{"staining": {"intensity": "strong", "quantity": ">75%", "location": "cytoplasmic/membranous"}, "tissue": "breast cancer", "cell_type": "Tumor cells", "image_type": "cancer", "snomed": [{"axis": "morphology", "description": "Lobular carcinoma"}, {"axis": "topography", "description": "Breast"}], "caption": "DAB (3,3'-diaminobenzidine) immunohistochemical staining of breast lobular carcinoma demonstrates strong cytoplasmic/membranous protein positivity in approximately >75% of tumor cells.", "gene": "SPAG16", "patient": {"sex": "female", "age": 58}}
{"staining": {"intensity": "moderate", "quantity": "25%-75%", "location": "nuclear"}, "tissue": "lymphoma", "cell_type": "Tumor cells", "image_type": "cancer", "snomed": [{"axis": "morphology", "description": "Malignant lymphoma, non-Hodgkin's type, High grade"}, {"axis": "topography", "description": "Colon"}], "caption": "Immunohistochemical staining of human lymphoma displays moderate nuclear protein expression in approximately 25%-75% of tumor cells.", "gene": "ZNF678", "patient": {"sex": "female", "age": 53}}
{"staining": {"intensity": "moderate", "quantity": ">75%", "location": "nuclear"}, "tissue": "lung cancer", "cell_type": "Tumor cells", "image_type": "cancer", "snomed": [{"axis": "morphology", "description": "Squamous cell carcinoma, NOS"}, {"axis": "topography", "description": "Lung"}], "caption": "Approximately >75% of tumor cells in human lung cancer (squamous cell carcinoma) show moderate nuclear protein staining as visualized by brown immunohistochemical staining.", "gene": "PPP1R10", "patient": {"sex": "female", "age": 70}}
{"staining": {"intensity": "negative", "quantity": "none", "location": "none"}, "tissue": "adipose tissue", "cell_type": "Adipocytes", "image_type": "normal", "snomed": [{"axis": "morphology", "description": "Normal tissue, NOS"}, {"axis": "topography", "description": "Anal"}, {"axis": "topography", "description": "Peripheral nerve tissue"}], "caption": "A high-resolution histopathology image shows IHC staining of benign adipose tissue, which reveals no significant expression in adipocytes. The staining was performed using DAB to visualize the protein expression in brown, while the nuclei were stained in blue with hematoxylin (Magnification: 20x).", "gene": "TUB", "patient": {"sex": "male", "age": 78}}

Exercise directions
Every line above is to be duplicated exactly as shown.

Answer to this exercise
{"staining": {"intensity": "strong", "quantity": ">75%", "location": "cytoplasmic/membranous"}, "tissue": "breast cancer", "cell_type": "Tumor cells", "image_type": "cancer", "snomed": [{"axis": "morphology", "description": "Lobular carcinoma"}, {"axis": "topography", "description": "Breast"}], "caption": "DAB (3,3'-diaminobenzidine) immunohistochemical staining of breast lobular carcinoma demonstrates strong cytoplasmic/membranous protein positivity in approximately >75% of tumor cells.", "gene": "SPAG16", "patient": {"sex": "female", "age": 58}}
{"staining": {"intensity": "moderate", "quantity": "25%-75%", "location": "nuclear"}, "tissue": "lymphoma", "cell_type": "Tumor cells", "image_type": "cancer", "snomed": [{"axis": "morphology", "description": "Malignant lymphoma, non-Hodgkin's type, High grade"}, {"axis": "topography", "description": "Colon"}], "caption": "Immunohistochemical staining of human lymphoma displays moderate nuclear protein expression in approximately 25%-75% of tumor cells.", "gene": "ZNF678", "patient": {"sex": "female", "age": 53}}
{"staining": {"intensity": "moderate", "quantity": ">75%", "location": "nuclear"}, "tissue": "lung cancer", "cell_type": "Tumor cells", "image_type": "cancer", "snomed": [{"axis": "morphology", "description": "Squamous cell carcinoma, NOS"}, {"axis": "topography", "description": "Lung"}], "caption": "Approximately >75% of tumor cells in human lung cancer (squamous cell carcinoma) show moderate nuclear protein staining as visualized by brown immunohistochemical staining.", "gene": "PPP1R10", "patient": {"sex": "female", "age": 70}}
{"staining": {"intensity": "negative", "quantity": "none", "location": "none"}, "tissue": "adipose tissue", "cell_type": "Adipocytes", "image_type": "normal", "snomed": [{"axis": "morphology", "description": "Normal tissue, NOS"}, {"axis": "topography", "description": "Anal"}, {"axis": "topography", "description": "Peripheral nerve tissue"}], "caption": "A high-resolution histopathology image shows IHC staining of benign adipose tissue, which reveals no significant expression in adipocytes. The staining was performed using DAB to visualize the protein expression in brown, while the nuclei were stained in blue with hematoxylin (Magnification: 20x).", "gene": "TUB", "patient": {"sex": "male", "age": 78}}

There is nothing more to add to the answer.